Along with this, there were some efforts to make other aspects of the story funny, but they never quite hit on the level we want it too. The dinner sequence with Stone’s family was exactly what you would expect, and Filipino bantamweight boxer Rookie Carroca being married to Stone’s mom was a funny idea, but they went nowhere with it. What does Rookie cooking parrot for them or Swann seeing him fight in San Diego one time even accomplish? Little moments like Stone showing K.C. how to be funny would work if he was funny. Then again, maybe this is why he’s a writer on the show and not a performer. On the other hand, I’m probably just overthinking this and giving everyone too much credit. Even so, I did like him walking K.C. through a joke setup step-by-step. Though not all of his advice is applicable such as “never tell a joke sitting down” or how accordion players aren’t funny (HARD disagree), the advice of using “This guy” instead of “A man” in the opening of a joke is completely true. What makes up for the missteps and potential goldmine opportunities for hilarity is the emotion found within the sad side of Swann’s personal life and not seeing his daughter, the extremely funny sequence of Swann using a fire house to climb down to crash the party below because he thinks it’s K.C.’s place (“The cardinal rule, they always love a big entrance”) and him subsequently remembering he had a stuntman do this type of stuff after he struggles, and the hysterical “B story” involving King Kaiser and his war with Karl Rojek and the “Boss Hijak” sketch he wants to air.

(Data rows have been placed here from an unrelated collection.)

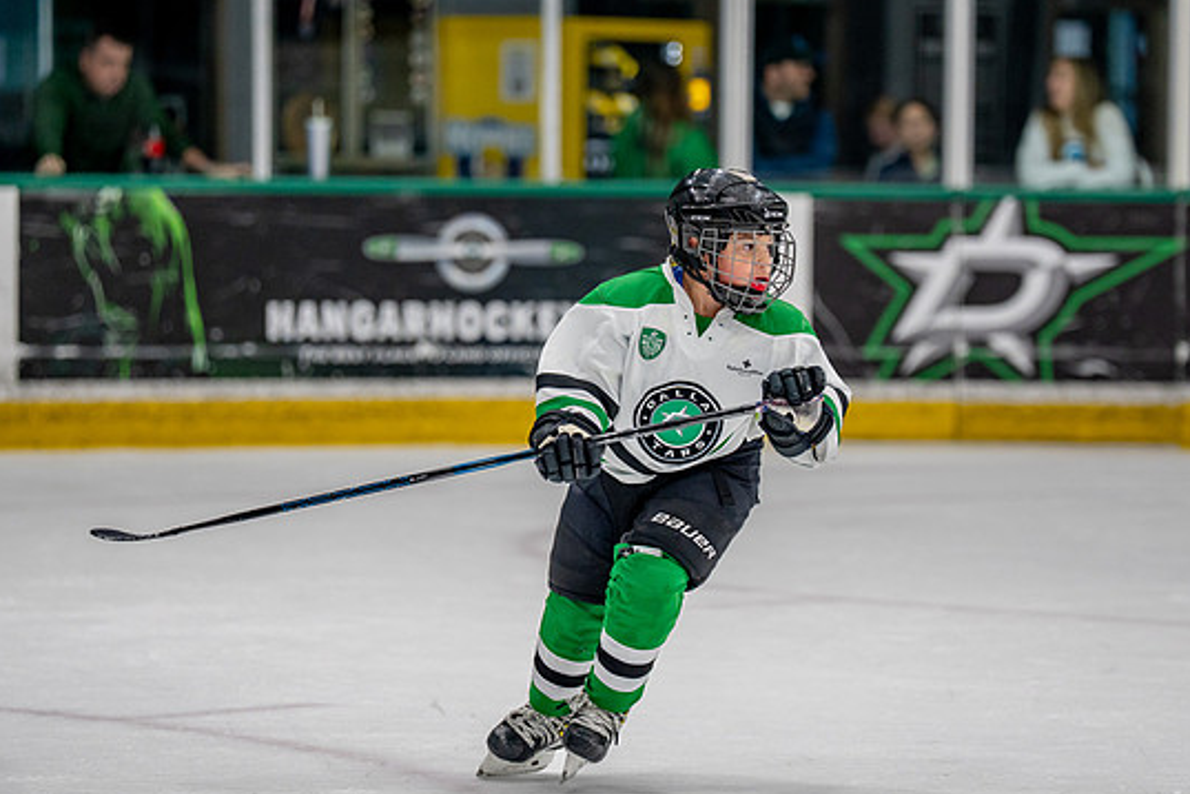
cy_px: 394
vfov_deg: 6.1
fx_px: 7470
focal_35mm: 226
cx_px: 729
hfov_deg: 9.1
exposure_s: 1/1250
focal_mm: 156
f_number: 2.8
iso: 800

Joseph Bologna was a show-stealer. Though his character was secondary to the Stone/Swann drama, his intersecting storyline of being this hard-to-deal-with comedy superstar who’s willing to fend off mobsters to defend his comedy was very entertaining stuff. From his serious demeanor when giving his writers or producers shit and then immediately apologizing by buying them stuff, to his dedication to his craft while wearing ridiculous outfits and being anxious as all hell, Bologna does a great job in replicating what a Sid Caesar or a Jackie Gleason was probably like behind the scenes of their hugely popular shows. He is tough, funny, and he makes up for everything Mark Linn-Baker lacks in. It leads to a triumph of an ending that is worth every ounce of the buildup.

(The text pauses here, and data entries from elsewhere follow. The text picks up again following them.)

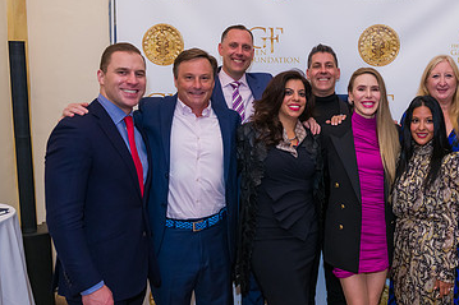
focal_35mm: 42
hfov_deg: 45.3
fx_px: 535
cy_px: 140
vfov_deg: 31.8
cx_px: 326
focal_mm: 26
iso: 1000
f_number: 4
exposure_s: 1/125
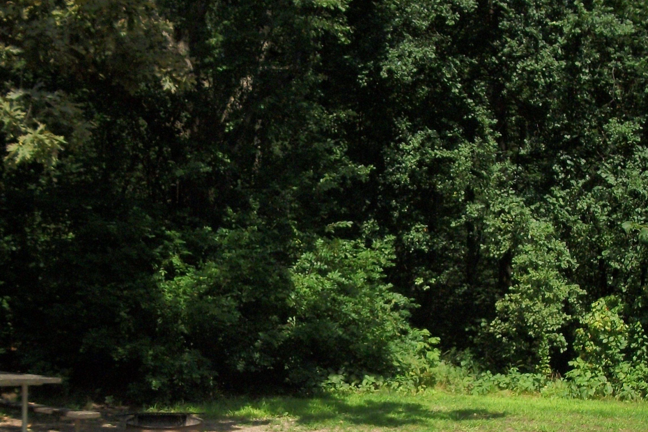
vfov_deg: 22.6
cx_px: 339
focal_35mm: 59
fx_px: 1062
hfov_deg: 33.9
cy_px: 361
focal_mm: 5.7
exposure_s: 1/320
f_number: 8.8
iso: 200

This idea interested me from the get-go and though this wasn’t a serious take on the behind-the-scenes stuff, it was a still a nice introspective on the life of a comedy writer during that timeframe.

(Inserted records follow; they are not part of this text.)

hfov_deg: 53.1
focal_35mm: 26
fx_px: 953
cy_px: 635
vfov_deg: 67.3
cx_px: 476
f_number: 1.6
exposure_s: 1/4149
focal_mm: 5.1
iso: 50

Because it’s such a great representation of the era it takes place in, the throwback My Favorite Year is a bit of a dated comedy. Much like those old 50s programs, the humor is goofy, quick-witted, fun, and unserious almost to a fault. It may not have you cackling on the floor with laughter, but it’s consistent enough to keep a smile on your face. It never steps on any toes and gets nowhere near what some may call “edgy”, so keep that in mind if you’re not a fan of these types of harmless comedic movies. Truthfully, I’m a sucker for a premise like this. Exploring this era of television and the job of a comedy writer during this time period is downright interesting, and there’s a serious lack of projects concerning it. This hook alone keeps the audience invested throughout its runtime. With an entertaining enough narrative that is only aided even further by its subplot involving the antics of the show’s star, My Favorite Year succeeds in being easy to like because of its simplicity and heart. With a solid supporting cast to fill out the story and a light and humorous vibe throughout, this film does a great job in shining a spotlight on the minds behind entertainment television and how things were working for a popular comedy program while under the duress of being watched by a live audience of millions. Lastly, we learn the important and very amusing difference between being a “movie star” and an actor and how both are different from being a sketch comedian.

There’s a lot of fun to be had in My Favorite Year. If they changed the lead actor, you’d be hard pressed to complain about anything.